## The problem
All lines after the one containing "346 144 18.06", together with that line itself, should be written out exactly, down to the last line of the entries below.

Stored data
────────────────
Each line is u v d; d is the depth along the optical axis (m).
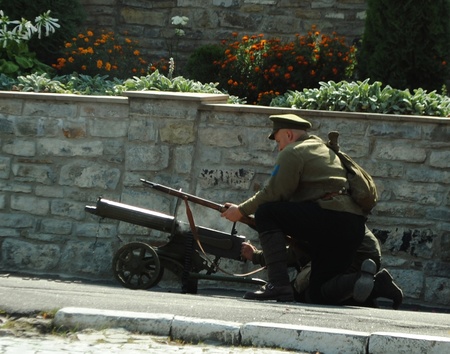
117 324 10.35
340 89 19.45
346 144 18.06
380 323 10.93
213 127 18.41
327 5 28.94
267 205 13.21
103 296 11.89
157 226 15.12
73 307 10.69
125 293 12.99
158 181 18.48
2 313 10.63
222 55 26.20
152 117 18.48
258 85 25.02
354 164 13.52
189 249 15.02
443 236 17.78
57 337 10.10
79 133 18.81
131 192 18.55
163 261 15.30
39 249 18.84
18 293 11.53
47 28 25.22
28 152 18.97
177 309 10.99
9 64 25.00
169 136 18.44
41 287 13.02
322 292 13.34
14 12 26.62
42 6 26.84
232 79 25.36
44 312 10.63
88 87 21.92
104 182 18.77
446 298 17.70
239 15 29.44
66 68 26.06
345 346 9.91
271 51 25.14
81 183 18.81
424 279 17.78
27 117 18.97
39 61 26.94
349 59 25.38
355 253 13.62
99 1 29.86
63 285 14.02
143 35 29.89
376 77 24.89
────────────────
## Task output
346 144 18.06
380 323 10.93
213 127 18.41
327 5 28.94
267 205 13.21
103 296 11.89
157 226 15.12
73 307 10.69
125 293 12.99
158 181 18.48
2 313 10.63
222 55 26.20
152 117 18.48
258 85 25.02
354 164 13.52
189 249 15.02
443 236 17.78
57 337 10.10
79 133 18.81
131 192 18.55
163 261 15.30
39 249 18.84
18 293 11.53
47 28 25.22
28 152 18.97
177 309 10.99
9 64 25.00
169 136 18.44
41 287 13.02
322 292 13.34
14 12 26.62
42 6 26.84
232 79 25.36
44 312 10.63
88 87 21.92
104 182 18.77
446 298 17.70
239 15 29.44
66 68 26.06
345 346 9.91
271 51 25.14
81 183 18.81
424 279 17.78
27 117 18.97
39 61 26.94
349 59 25.38
355 253 13.62
99 1 29.86
63 285 14.02
143 35 29.89
376 77 24.89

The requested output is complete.